» DATASET:
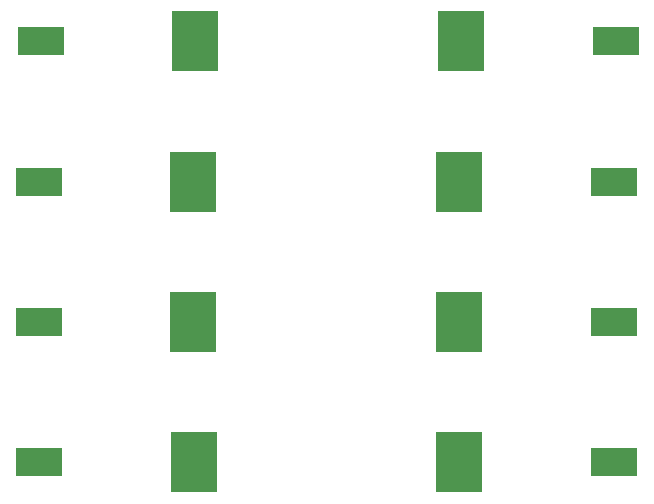
<source format=gbp>
%TF.GenerationSoftware,KiCad,Pcbnew,7.0.8*%
%TF.CreationDate,2023-10-10T13:01:54-07:00*%
%TF.ProjectId,Soil Power Sensor,536f696c-2050-46f7-9765-722053656e73,2.1.0*%
%TF.SameCoordinates,Original*%
%TF.FileFunction,Paste,Bot*%
%TF.FilePolarity,Positive*%
%FSLAX46Y46*%
G04 Gerber Fmt 4.6, Leading zero omitted, Abs format (unit mm)*
G04 Created by KiCad (PCBNEW 7.0.8) date 2023-10-10 13:01:54*
%MOMM*%
%LPD*%
G01*
G04 APERTURE LIST*
%ADD10R,3.962400X2.336800*%
%ADD11R,3.962400X5.080000*%
G04 APERTURE END LIST*
D10*
%TO.C,G2*%
X231444800Y-77068860D03*
D11*
X218363800Y-77068860D03*
X195859400Y-77068860D03*
D10*
X182778400Y-77068860D03*
%TD*%
%TO.C,G4*%
X231597669Y-53327873D03*
D11*
X218516669Y-53327873D03*
X196012269Y-53327873D03*
D10*
X182931269Y-53327873D03*
%TD*%
%TO.C,G1*%
X182790882Y-88939353D03*
D11*
X195871882Y-88939353D03*
X218376282Y-88939353D03*
D10*
X231457282Y-88939353D03*
%TD*%
%TO.C,G3*%
X182778400Y-65198367D03*
D11*
X195859400Y-65198367D03*
X218363800Y-65198367D03*
D10*
X231444800Y-65198367D03*
%TD*%
M02*

</source>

» REQUEST: Return the whole listing exactly, minus its pictures.

» WRITTEN RESPONSE:
<source format=gbp>
%TF.GenerationSoftware,KiCad,Pcbnew,7.0.8*%
%TF.CreationDate,2023-10-10T13:01:54-07:00*%
%TF.ProjectId,Soil Power Sensor,536f696c-2050-46f7-9765-722053656e73,2.1.0*%
%TF.SameCoordinates,Original*%
%TF.FileFunction,Paste,Bot*%
%TF.FilePolarity,Positive*%
%FSLAX46Y46*%
G04 Gerber Fmt 4.6, Leading zero omitted, Abs format (unit mm)*
G04 Created by KiCad (PCBNEW 7.0.8) date 2023-10-10 13:01:54*
%MOMM*%
%LPD*%
G01*
G04 APERTURE LIST*
%ADD10R,3.962400X2.336800*%
%ADD11R,3.962400X5.080000*%
G04 APERTURE END LIST*
D10*
%TO.C,G2*%
X231444800Y-77068860D03*
D11*
X218363800Y-77068860D03*
X195859400Y-77068860D03*
D10*
X182778400Y-77068860D03*
%TD*%
%TO.C,G4*%
X231597669Y-53327873D03*
D11*
X218516669Y-53327873D03*
X196012269Y-53327873D03*
D10*
X182931269Y-53327873D03*
%TD*%
%TO.C,G1*%
X182790882Y-88939353D03*
D11*
X195871882Y-88939353D03*
X218376282Y-88939353D03*
D10*
X231457282Y-88939353D03*
%TD*%
%TO.C,G3*%
X182778400Y-65198367D03*
D11*
X195859400Y-65198367D03*
X218363800Y-65198367D03*
D10*
X231444800Y-65198367D03*
%TD*%
M02*

</source>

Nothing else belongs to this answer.